Lighting up Continuous Feedback…
Co-worker 1: “Hey…is our Jenkins even running?”
Me: “Uhh, yes? What do you mean?”
CW1: “Well, I’ve pushed 3 different commits, and it hasn’t told me that the build failed.”
Me: “Neat. Good job not breaking the build?”
CW1: “Oh wait, Jenkins only notifies us when it fails, that’s right.”
Me: “Right…but it would be better if we always knew what state it was in.”
The above conversation was real.
The names were changed to protect Matt Swanson, I mean, the innocent. (Oops!)
But Matt’s concern, err Co-worker 1’s concern, was legitimate – why do I have to go checkthe build status?
Continuous feedback was already something I was interested in investing in. A group of us read the book Continuous Integration as a book club, and there was an entire chapter on feedback in that book. The main takeaway I had from that chapter was that I wasn’t practicing continuous feedback (enough).
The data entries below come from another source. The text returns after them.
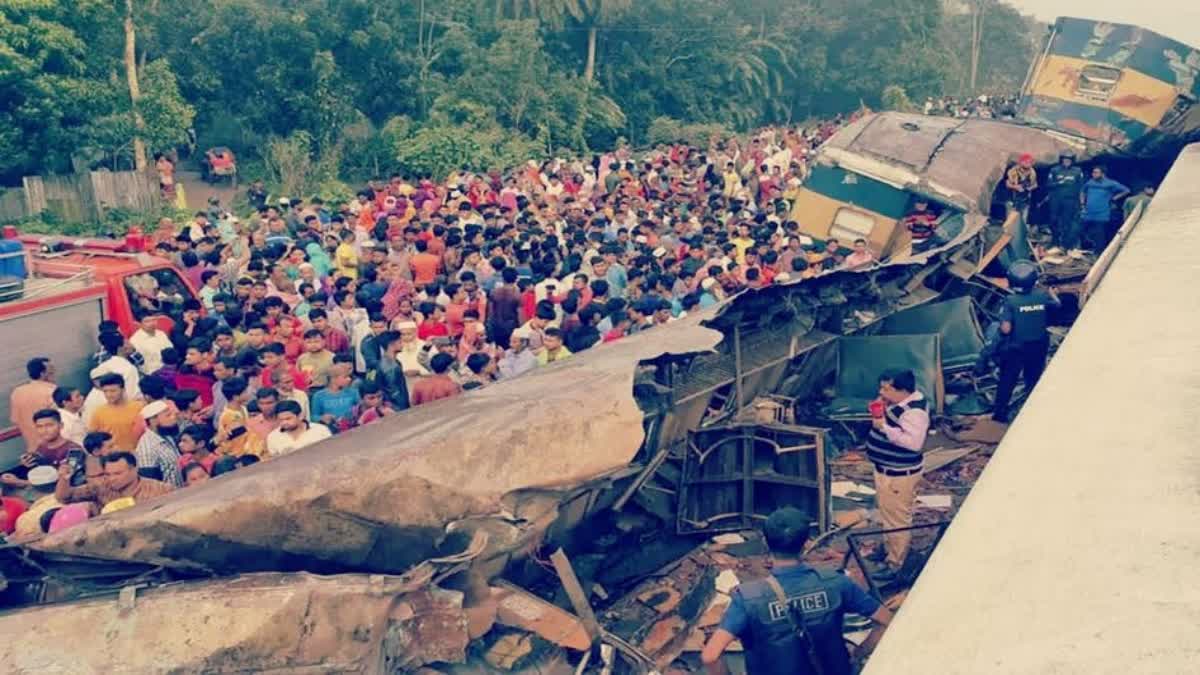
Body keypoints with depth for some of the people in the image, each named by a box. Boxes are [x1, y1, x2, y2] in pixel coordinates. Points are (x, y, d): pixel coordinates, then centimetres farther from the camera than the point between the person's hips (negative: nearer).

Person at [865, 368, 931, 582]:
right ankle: (889, 547, 44)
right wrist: (881, 412, -3)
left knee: (897, 518, 0)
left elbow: (914, 442, -35)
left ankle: (895, 564, 11)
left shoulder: (913, 412, -27)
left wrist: (884, 427, -31)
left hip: (899, 473, -11)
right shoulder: (900, 402, 3)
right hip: (886, 469, 11)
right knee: (887, 512, 26)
Being the curious little engineer that I am, I decided to look for an off-the-shelf solution for feedback indicators. After looking at many X10 solutions, and even some solutions that use a Beeper-service (yes, those pagers that were cool for about 2 weeks in the 90’s)…I finally stumbled upon the Philips Hue. Not only does Philips have a pretty good developer site, there is also a Jenkins plugin to make the necessary color changes for your Hue bulbs!
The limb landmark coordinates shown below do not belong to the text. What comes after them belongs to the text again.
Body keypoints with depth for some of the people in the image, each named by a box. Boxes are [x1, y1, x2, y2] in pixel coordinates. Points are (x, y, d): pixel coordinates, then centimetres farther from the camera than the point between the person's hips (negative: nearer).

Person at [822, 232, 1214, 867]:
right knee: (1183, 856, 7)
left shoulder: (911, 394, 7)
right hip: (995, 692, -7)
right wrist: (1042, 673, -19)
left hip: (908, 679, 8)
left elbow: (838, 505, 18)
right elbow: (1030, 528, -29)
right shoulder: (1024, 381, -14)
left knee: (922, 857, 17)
So now that everyone else has already done all of the hard work of making a kick-butt product, great documentation/instructions, and a simple plugin…I just had to turn it on!
Below are a few “pro tips” that seem obvious to me now, but weren’t obvious to me a month ago. (So my hope is that these tips can help others make feedback valuable.)
ProTip #1: feedback is tricky.
You have to be careful that you aren’t just creating noise. Consider the following questions to help you decide if your feedback is helping, or potentially hurting…
- What questions are you trying to answer, or problems are you trying to solve?
- Would this new feedback mechanism have any negative side-effects or be a significant distraction?
- What if someone misused the information somehow?
ProTip #2: adding a colorful light in an already well-lit office is difficult.
It turns out that bright white lights can easily bleach out your color. So placement of the lamp is important (for us, near a shadow on a wall works well).
ProTip #3: if your feedback indicator is difficult to implement, perhaps your Continuous Integration (CI) process is too complex.
We currently have 2 completely separate teams using the Philips Hue as a build status indicator.
The team I’m working on has a very serialized CI process – unit tests run first, then functional tests, then deployment. In this case, the color of the lamp changes as it goes through the entire process.
My neighboring team has a very parallel CI process – each component has a build/test, once all components are done then a deployment process occurs. In this case, the color of the lamp only changes with the deployment process.
If you are not able to easily hook in a build status indicator, then you should consider refactoring your CI process in order to get the most feedback out of your process.
The color of the lamp matches the existing Jenkins standard color scheme for build status:
- blue– in progress
- green– successful
- red– failed
- yellow– unstable (whatever that means, hah!)
This type of feedback indicator works well because you don’t have to go looking for it. As you walk around our office, you can quickly see the status of our build.